=== Begin Enclosure ===
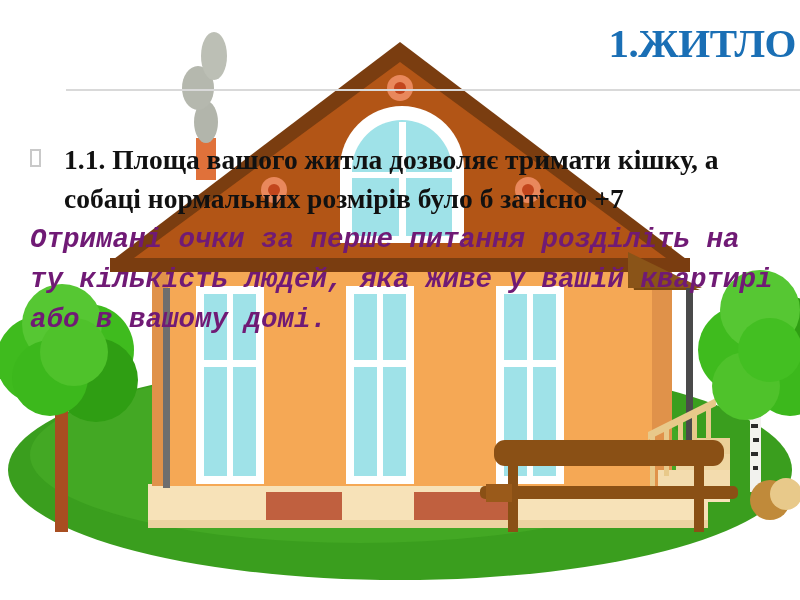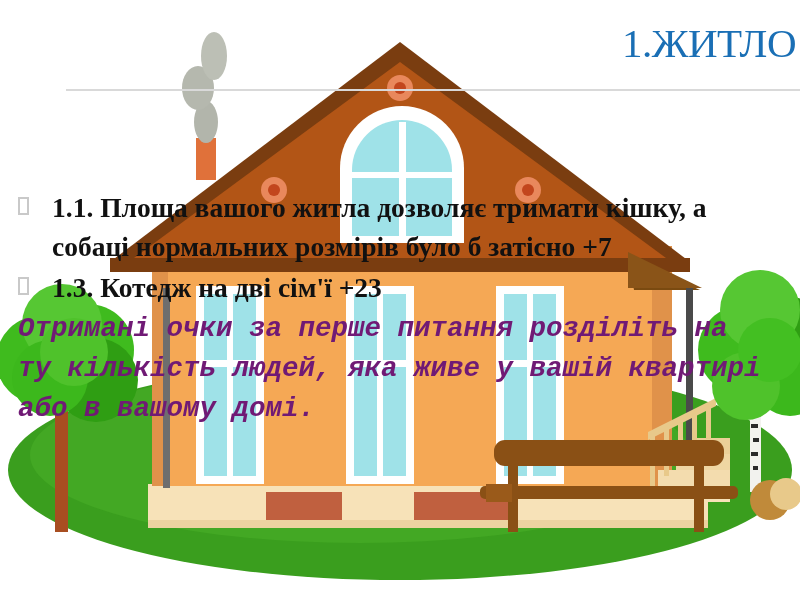--- a/index.html
+++ b/index.html
@@ -42,37 +42,36 @@
 
   
   .slide-title {
     position: absolute;
     right: 4px;
     top: 18px;
     width: 600px;
     text-align: right;
     z-index: 4;
     font-family: "Liberation Serif", "DejaVu Serif", serif;
-    font-weight: normal;
+    font-weight: bold;
     font-size: 41px;
     line-height: 50px;
     letter-spacing: -0.5px;
     color: #1a6fb5;
     white-space: nowrap;
   }
 
   
   .body-block {
     position: absolute;
-    left: 6px;
+    left: 18px;
     top: 140px;
     width: 760px;
     z-index: 4;
     color: #111111;
-    margin-top: 48px;
   }
 
   ul.bullets {
     list-style: none;
     margin: 0;
     padding: 0;
   }
 
   li.bullet-item {
     position: relative;
@@ -238,22 +237,18 @@
 
   <div class="slide-title">1.ЖИТЛО</div>
 
   <div class="body-block">
 
     <ul class="bullets">
       <li class="bullet-item">
         <span class="tofu"></span>
         <span>1.1. Площа вашого житла дозволяє тримати кішку, а собаці нормальних розмірів було б затісно +7</span>
       </li>
-      <li class="bullet-item">
-        <span class="tofu"></span>
-        <span>1.3. Котедж на дві сім'ї +23</span>
-      </li>
     </ul>
 
     <p class="note-paragraph">Отримані очки за перше питання розділіть на ту кількість людей, яка живе у вашій квартирі або в вашому домі.</p>
   </div>
 
 </div>
 
 </body></html>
=== End Enclosure ===
• **TASK OBJECTIVE**: Reproduce the data word for word without its images.

• **TASK ANSWER**:
--- a/index.html
+++ b/index.html
@@ -42,37 +42,36 @@
 
   
   .slide-title {
     position: absolute;
     right: 4px;
     top: 18px;
     width: 600px;
     text-align: right;
     z-index: 4;
     font-family: "Liberation Serif", "DejaVu Serif", serif;
-    font-weight: normal;
+    font-weight: bold;
     font-size: 41px;
     line-height: 50px;
     letter-spacing: -0.5px;
     color: #1a6fb5;
     white-space: nowrap;
   }
 
   
   .body-block {
     position: absolute;
-    left: 6px;
+    left: 18px;
     top: 140px;
     width: 760px;
     z-index: 4;
     color: #111111;
-    margin-top: 48px;
   }
 
   ul.bullets {
     list-style: none;
     margin: 0;
     padding: 0;
   }
 
   li.bullet-item {
     position: relative;
@@ -238,22 +237,18 @@
 
   <div class="slide-title">1.ЖИТЛО</div>
 
   <div class="body-block">
 
     <ul class="bullets">
       <li class="bullet-item">
         <span class="tofu"></span>
         <span>1.1. Площа вашого житла дозволяє тримати кішку, а собаці нормальних розмірів було б затісно +7</span>
       </li>
-      <li class="bullet-item">
-        <span class="tofu"></span>
-        <span>1.3. Котедж на дві сім'ї +23</span>
-      </li>
     </ul>
 
     <p class="note-paragraph">Отримані очки за перше питання розділіть на ту кількість людей, яка живе у вашій квартирі або в вашому домі.</p>
   </div>
 
 </div>
 
 </body></html>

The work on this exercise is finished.